Il n'a pas éludé les deux feuilletons de transfert en cours au club. Sur Roy Revivo, dont l'entourage pousse pour un départ, Angelidis a insisté sur le fait que le club respecte le joueur mais ne négociera que sur la base d'une offre écrite formelle, et non de messages transmis par des intermédiaires. Sur Sayed Abu Farhi, il a confirmé que Maccabi a reçu une offre du Colorado Rapids et que le club conserve l'entier contrôle des modalités d'un éventuel départ — un dossier dans lequel, selon la presse israélienne cette semaine, le club de MLS proposerait environ six millions de dollars pour l'attaquant de 20 ans.
Angelidis a également contesté le récit dominant de la saison, selon lequel Maccabi se contenterait d'encaisser la revente de ses meilleurs joueurs. « Nous ne sommes pas là pour former des joueurs afin de les vendre, nous voulons gagner », a-t-il déclaré, avant de défendre directement le propriétaire Mitch Goldhar. « Il voulait sauver le club et bâtir quelque chose sur le long terme, avec une culture de la victoire. C'est un peu vexant d'entendre dire qu'il ne veut que vendre des joueurs, alors qu'il absorbe lui-même des pertes considérables. »
L'arrivée de Vanharen constitue en soi un élément notable de la reconstruction du club. Le Belge de 46 ans a été nommé directeur sportif le 10 juin pour un contrat de deux ans, après deux saisons passées au club hongrois de Győr, où il a aidé le club fraîchement promu à s'installer dans l'élite avant de le conduire à son premier titre de champion depuis 2012-13 et à une demi-finale de coupe nationale. Son parcours compte également des passages à Beerschot, Sheffield United et à l'Olympiacos.
Interrogés sur le dossier le plus concret réalisé jusqu'ici par le club, le retour du défenseur Dan Glazer en provenance du club kazakh du Kairat Almaty pour un contrat de deux ans, les deux hommes l'ont présenté comme le modèle à suivre à l'avenir : des recrutements ciblés, avec un véritable lien avec le club, plutôt qu'une refonte totale de l'effectif. Angelidis a précisé que le plan prévoit environ quatre nouvelles arrivées lors de ce mercato, et non les six ou sept départs que craignent certains supporters.
La question la plus délicate de l'après-midi a concerné l'entraîneur principal Kenny Miller, dont l'expérience limitée à la tête d'une équipe première suscite des interrogations depuis sa nomination.
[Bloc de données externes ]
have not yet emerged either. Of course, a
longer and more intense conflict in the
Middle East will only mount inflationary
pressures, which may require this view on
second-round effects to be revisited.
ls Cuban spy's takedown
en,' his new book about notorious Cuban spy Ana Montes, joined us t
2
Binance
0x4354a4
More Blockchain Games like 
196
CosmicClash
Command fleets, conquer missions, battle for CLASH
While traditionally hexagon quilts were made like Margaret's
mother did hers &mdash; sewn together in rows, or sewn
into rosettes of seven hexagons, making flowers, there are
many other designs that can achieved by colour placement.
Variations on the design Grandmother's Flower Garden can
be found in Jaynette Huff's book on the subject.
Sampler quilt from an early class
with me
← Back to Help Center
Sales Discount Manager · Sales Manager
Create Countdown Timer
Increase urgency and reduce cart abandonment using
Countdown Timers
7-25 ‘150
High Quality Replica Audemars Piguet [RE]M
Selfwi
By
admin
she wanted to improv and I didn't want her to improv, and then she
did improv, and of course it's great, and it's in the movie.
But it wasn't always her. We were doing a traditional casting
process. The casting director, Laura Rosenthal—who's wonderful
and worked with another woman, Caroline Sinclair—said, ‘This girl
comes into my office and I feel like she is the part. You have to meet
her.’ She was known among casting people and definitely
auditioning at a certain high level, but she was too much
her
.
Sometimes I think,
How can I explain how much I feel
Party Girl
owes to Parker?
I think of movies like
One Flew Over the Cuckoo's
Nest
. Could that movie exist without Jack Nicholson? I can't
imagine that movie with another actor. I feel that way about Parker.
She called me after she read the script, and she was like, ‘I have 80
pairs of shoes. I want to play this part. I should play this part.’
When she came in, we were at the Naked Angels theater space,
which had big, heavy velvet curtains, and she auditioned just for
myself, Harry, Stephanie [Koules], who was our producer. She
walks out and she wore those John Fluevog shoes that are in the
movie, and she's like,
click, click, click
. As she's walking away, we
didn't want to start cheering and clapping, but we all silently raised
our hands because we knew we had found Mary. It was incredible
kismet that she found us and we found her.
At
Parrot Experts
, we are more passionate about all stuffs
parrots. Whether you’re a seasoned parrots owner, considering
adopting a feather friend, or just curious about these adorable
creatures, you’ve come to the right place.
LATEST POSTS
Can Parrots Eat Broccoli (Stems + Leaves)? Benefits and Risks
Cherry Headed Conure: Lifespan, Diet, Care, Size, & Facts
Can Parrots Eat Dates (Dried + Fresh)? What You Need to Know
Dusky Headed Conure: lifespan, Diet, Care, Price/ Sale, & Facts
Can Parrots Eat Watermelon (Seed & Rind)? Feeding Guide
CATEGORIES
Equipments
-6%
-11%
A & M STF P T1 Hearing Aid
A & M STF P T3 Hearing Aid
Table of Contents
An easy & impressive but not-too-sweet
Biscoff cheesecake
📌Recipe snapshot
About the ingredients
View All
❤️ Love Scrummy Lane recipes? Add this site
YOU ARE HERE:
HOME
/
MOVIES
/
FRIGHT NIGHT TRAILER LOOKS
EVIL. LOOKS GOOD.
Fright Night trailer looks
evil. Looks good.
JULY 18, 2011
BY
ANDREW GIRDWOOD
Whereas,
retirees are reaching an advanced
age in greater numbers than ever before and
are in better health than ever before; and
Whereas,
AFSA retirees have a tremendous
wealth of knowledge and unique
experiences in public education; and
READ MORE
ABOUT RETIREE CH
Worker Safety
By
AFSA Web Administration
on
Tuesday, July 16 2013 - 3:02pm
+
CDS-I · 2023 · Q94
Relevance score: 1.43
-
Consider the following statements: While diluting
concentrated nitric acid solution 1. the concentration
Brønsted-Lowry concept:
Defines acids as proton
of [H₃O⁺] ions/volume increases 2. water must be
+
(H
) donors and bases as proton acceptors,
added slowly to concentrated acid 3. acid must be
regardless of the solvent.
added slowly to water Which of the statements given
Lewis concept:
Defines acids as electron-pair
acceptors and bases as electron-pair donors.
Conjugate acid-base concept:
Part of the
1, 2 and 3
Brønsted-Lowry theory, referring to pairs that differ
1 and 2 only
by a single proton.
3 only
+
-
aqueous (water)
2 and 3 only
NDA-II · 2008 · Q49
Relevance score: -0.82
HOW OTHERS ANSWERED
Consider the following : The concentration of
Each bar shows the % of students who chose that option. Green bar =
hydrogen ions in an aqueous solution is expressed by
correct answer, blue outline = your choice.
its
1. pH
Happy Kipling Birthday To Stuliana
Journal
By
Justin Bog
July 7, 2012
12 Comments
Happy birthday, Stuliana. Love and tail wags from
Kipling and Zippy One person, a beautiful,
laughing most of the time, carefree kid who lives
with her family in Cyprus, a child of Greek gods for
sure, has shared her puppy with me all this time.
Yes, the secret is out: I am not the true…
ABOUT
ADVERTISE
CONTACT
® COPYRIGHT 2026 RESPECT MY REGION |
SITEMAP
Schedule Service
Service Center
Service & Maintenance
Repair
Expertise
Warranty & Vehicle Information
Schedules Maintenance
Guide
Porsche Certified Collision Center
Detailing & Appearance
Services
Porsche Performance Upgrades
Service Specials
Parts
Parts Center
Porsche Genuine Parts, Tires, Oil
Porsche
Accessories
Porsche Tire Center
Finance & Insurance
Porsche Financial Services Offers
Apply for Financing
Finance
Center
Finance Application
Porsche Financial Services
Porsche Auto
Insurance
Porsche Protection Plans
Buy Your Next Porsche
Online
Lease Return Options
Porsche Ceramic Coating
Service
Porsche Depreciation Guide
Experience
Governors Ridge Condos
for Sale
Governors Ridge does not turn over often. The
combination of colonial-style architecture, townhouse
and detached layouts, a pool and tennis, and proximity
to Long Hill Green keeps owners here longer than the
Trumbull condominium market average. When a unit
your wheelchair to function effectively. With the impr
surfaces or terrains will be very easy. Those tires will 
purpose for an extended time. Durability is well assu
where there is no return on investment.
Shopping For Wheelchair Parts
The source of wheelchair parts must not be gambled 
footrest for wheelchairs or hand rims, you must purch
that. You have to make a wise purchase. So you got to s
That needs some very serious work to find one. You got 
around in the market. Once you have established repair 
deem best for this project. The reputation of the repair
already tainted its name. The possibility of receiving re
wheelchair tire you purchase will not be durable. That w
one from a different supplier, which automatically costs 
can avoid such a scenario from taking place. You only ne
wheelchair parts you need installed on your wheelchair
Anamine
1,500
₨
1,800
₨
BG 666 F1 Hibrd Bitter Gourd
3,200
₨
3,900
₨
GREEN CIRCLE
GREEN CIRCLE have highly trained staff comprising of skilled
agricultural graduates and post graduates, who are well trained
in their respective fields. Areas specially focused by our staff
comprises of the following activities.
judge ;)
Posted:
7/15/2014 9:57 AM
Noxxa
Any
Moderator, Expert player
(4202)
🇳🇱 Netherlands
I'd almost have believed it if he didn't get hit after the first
Vanharen a défendu ce choix sur des arguments footballistiques plutôt que sentimentaux. « Nous avons parlé à plusieurs entraîneurs, mais un manager a besoin d'une mentalité forte et d'une philosophie claire. Il incarne le style agressif et de pressing intense que nous voulons. Changer d'entraîneur maintenant comporterait plus de risques que de faire confiance à Kenny », a-t-il déclaré.
Tout cela intervient deux jours avant la reprise du jeu à proprement parler. Maccabi Tel Aviv se déplacera pour affronter Maccabi Netanya au Netanya Stadium dimanche à 20h00 en demi-finale de Toto Cup, le vainqueur se qualifiant pour la finale ; Hapoel Kiryat Shmona et Hapoel Tel Aviv s'affronteront dans l'autre demi-finale au même horaire. Pour un club dont l'été aura été marqué par les départs et l'agitation, c'est une scène à faible enjeu pour commencer à répondre aux questions par des performances plutôt que par des conférences de presse.